→ **Exercise**
Find the line containing "M645,536L657,540L652,554L641,550Z" in the entries below. Restate it and each line after it, word for word, up to and including the line containing "M1014,822L1234,908".

→ **Supplied material**
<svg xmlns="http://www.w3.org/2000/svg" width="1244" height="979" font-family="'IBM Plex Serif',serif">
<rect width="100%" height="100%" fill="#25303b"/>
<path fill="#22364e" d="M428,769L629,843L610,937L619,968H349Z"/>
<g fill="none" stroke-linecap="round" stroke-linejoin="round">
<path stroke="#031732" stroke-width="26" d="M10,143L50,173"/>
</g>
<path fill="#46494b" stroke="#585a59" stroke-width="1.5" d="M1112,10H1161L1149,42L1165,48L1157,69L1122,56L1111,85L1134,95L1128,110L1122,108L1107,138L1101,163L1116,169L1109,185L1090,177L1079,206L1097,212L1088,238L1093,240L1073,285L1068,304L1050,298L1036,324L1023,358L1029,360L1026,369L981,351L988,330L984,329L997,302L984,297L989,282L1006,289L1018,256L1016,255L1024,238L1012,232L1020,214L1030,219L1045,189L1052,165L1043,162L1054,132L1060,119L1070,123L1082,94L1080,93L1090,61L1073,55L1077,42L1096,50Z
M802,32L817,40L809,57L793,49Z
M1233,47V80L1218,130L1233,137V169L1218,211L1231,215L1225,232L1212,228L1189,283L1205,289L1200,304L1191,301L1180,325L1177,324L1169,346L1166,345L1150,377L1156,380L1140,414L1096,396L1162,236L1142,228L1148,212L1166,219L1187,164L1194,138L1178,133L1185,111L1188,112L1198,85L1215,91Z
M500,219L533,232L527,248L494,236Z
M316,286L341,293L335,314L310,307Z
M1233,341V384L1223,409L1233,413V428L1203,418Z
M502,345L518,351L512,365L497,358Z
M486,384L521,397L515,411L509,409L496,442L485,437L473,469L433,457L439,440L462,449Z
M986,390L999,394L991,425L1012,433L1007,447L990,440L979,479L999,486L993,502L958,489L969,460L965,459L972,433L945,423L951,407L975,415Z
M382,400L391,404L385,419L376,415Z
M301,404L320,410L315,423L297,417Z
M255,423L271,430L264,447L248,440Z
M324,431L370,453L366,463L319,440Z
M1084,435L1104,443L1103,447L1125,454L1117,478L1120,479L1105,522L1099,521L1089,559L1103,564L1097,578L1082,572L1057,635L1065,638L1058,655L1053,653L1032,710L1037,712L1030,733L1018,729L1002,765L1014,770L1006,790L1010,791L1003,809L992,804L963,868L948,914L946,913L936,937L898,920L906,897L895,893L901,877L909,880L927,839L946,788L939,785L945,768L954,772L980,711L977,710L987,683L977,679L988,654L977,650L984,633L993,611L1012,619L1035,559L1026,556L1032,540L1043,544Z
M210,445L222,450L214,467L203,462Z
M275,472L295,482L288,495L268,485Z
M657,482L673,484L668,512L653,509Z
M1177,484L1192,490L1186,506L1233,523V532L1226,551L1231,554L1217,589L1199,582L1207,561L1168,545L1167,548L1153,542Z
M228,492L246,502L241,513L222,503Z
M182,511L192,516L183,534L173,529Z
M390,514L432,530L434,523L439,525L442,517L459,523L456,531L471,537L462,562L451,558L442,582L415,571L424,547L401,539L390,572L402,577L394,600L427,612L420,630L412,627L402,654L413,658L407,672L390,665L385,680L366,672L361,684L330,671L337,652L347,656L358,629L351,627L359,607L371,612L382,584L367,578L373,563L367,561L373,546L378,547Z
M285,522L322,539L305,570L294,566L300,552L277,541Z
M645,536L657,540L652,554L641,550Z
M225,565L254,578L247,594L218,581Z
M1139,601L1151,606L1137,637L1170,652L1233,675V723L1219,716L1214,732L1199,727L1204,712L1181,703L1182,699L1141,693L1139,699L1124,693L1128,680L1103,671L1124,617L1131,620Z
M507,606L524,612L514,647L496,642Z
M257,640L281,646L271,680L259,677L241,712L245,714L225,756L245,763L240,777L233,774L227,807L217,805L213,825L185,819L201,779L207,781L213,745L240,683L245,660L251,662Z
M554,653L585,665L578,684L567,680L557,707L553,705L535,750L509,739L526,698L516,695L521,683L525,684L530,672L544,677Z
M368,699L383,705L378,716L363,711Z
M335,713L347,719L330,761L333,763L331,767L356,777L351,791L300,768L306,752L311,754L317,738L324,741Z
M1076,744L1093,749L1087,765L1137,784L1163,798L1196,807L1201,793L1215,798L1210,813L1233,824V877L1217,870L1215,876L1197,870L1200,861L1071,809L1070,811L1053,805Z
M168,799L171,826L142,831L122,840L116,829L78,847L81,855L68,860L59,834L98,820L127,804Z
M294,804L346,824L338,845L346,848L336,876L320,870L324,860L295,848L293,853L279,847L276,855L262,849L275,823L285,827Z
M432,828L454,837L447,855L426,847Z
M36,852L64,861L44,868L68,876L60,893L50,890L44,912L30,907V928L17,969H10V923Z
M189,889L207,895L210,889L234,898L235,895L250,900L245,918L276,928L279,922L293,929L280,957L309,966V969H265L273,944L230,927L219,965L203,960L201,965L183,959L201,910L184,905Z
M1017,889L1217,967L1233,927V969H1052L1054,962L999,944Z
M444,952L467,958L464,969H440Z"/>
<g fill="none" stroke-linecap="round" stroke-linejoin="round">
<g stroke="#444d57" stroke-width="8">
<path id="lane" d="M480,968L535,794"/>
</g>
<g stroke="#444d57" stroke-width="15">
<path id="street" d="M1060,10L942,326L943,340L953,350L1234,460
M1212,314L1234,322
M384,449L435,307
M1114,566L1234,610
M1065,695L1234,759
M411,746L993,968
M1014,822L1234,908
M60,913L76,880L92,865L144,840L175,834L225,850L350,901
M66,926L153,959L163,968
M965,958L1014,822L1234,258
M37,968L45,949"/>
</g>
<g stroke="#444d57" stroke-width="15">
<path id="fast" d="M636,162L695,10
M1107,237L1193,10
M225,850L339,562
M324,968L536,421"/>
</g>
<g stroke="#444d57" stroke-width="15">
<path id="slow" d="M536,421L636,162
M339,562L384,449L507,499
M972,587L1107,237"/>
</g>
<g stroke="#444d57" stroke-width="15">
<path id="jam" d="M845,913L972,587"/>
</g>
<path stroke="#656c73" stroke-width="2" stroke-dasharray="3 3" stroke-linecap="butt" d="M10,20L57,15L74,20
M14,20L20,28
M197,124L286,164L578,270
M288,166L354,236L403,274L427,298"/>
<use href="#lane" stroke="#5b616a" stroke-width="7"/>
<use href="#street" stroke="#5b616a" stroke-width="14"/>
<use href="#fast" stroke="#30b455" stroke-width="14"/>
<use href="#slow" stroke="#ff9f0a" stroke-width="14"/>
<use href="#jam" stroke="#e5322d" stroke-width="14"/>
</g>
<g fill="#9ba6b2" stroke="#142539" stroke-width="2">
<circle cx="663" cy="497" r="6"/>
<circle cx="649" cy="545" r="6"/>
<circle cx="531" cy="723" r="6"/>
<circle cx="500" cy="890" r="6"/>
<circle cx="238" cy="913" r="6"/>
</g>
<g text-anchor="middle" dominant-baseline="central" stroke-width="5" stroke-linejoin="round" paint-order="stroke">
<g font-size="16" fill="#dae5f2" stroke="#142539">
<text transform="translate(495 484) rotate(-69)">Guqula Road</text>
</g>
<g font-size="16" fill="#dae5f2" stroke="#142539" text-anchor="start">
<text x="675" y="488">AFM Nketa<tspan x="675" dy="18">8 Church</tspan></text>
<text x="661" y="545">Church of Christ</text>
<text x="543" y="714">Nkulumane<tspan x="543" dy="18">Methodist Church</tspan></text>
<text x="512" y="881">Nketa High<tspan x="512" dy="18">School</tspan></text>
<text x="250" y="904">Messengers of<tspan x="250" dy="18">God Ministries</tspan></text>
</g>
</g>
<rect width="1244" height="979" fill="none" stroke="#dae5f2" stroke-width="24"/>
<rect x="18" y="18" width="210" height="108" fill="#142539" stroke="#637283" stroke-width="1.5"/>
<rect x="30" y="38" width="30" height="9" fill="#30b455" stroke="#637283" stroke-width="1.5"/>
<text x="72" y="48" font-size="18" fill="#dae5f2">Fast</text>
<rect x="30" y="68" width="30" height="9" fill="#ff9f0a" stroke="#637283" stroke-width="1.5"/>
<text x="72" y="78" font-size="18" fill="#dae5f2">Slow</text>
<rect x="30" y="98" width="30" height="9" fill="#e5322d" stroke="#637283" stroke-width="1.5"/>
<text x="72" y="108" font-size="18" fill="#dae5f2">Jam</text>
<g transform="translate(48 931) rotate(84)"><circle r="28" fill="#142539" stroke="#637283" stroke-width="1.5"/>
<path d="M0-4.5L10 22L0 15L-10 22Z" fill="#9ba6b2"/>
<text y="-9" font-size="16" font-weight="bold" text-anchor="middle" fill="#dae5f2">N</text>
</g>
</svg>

* * *

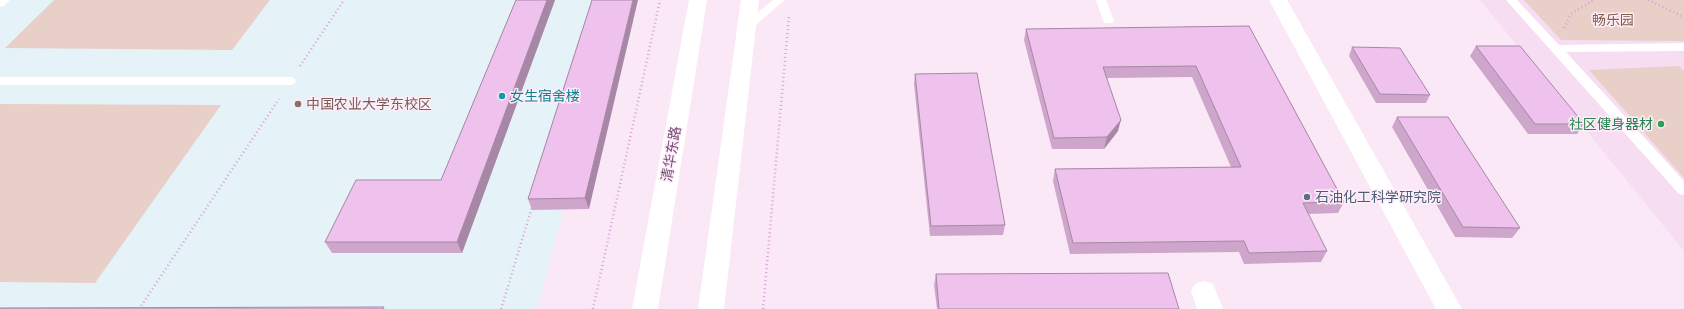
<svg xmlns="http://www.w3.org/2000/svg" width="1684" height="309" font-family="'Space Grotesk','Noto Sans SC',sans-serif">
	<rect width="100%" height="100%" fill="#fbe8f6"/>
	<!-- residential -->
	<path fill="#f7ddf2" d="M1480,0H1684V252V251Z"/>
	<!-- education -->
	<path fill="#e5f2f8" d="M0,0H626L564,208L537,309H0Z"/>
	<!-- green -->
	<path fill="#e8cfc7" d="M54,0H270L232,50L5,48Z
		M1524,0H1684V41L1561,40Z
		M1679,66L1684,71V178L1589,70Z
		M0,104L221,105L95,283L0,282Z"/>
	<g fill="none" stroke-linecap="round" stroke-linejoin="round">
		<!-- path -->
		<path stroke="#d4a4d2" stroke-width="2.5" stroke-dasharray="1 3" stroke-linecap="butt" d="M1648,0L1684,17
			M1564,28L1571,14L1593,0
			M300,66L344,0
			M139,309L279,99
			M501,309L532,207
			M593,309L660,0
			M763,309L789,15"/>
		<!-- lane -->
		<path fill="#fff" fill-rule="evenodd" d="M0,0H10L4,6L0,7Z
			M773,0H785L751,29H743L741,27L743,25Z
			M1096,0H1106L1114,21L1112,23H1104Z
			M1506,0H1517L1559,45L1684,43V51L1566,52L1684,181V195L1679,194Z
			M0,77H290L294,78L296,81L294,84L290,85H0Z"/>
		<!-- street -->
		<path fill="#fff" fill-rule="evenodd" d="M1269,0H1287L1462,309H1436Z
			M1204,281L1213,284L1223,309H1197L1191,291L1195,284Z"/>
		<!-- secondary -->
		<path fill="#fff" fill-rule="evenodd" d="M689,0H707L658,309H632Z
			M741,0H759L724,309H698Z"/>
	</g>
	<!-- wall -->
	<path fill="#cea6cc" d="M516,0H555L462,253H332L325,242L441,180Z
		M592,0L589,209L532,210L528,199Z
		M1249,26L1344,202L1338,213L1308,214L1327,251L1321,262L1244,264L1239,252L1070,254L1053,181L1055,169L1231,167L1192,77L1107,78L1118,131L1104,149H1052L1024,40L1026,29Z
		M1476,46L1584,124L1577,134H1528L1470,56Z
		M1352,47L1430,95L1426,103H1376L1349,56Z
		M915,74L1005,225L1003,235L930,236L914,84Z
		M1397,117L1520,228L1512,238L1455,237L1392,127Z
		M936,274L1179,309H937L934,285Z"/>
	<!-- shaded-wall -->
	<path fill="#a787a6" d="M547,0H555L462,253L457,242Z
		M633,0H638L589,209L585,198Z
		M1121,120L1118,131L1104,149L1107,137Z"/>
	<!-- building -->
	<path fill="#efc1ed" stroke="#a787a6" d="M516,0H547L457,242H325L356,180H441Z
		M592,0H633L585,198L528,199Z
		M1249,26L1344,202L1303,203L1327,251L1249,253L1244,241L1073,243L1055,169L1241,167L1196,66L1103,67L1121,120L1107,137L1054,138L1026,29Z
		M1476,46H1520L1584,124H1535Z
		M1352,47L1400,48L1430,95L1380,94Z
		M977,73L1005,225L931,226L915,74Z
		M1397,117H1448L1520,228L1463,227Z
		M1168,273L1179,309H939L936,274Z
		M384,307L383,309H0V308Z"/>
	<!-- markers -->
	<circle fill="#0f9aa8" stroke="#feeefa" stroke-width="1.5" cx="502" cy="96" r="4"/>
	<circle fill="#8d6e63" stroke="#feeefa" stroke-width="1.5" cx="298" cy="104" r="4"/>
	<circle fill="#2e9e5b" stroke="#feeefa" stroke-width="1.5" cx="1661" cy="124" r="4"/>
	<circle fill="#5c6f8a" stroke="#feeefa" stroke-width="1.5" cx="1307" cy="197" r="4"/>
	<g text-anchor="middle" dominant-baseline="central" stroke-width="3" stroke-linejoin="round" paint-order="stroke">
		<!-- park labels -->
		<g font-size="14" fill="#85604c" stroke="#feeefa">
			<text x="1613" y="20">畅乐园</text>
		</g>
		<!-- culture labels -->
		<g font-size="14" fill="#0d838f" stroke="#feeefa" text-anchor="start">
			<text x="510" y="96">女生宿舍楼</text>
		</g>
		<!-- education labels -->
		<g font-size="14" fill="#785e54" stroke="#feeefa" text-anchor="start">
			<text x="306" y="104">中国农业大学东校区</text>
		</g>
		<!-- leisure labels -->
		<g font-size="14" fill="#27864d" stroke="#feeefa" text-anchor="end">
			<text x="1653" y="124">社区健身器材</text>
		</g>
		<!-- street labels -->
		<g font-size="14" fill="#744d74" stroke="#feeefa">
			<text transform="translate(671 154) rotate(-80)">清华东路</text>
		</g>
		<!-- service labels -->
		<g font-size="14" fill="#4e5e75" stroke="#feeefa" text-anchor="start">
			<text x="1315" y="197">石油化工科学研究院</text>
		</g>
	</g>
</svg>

→ **Response box**
M645,536L657,540L652,554L641,550Z
M225,565L254,578L247,594L218,581Z
M1139,601L1151,606L1137,637L1170,652L1233,675V723L1219,716L1214,732L1199,727L1204,712L1181,703L1182,699L1141,693L1139,699L1124,693L1128,680L1103,671L1124,617L1131,620Z
M507,606L524,612L514,647L496,642Z
M257,640L281,646L271,680L259,677L241,712L245,714L225,756L245,763L240,777L233,774L227,807L217,805L213,825L185,819L201,779L207,781L213,745L240,683L245,660L251,662Z
M554,653L585,665L578,684L567,680L557,707L553,705L535,750L509,739L526,698L516,695L521,683L525,684L530,672L544,677Z
M368,699L383,705L378,716L363,711Z
M335,713L347,719L330,761L333,763L331,767L356,777L351,791L300,768L306,752L311,754L317,738L324,741Z
M1076,744L1093,749L1087,765L1137,784L1163,798L1196,807L1201,793L1215,798L1210,813L1233,824V877L1217,870L1215,876L1197,870L1200,861L1071,809L1070,811L1053,805Z
M168,799L171,826L142,831L122,840L116,829L78,847L81,855L68,860L59,834L98,820L127,804Z
M294,804L346,824L338,845L346,848L336,876L320,870L324,860L295,848L293,853L279,847L276,855L262,849L275,823L285,827Z
M432,828L454,837L447,855L426,847Z
M36,852L64,861L44,868L68,876L60,893L50,890L44,912L30,907V928L17,969H10V923Z
M189,889L207,895L210,889L234,898L235,895L250,900L245,918L276,928L279,922L293,929L280,957L309,966V969H265L273,944L230,927L219,965L203,960L201,965L183,959L201,910L184,905Z
M1017,889L1217,967L1233,927V969H1052L1054,962L999,944Z
M444,952L467,958L464,969H440Z"/>
<g fill="none" stroke-linecap="round" stroke-linejoin="round">
<g stroke="#444d57" stroke-width="8">
<path id="lane" d="M480,968L535,794"/>
</g>
<g stroke="#444d57" stroke-width="15">
<path id="street" d="M1060,10L942,326L943,340L953,350L1234,460
M1212,314L1234,322
M384,449L435,307
M1114,566L1234,610
M1065,695L1234,759
M411,746L993,968
M1014,822L1234,908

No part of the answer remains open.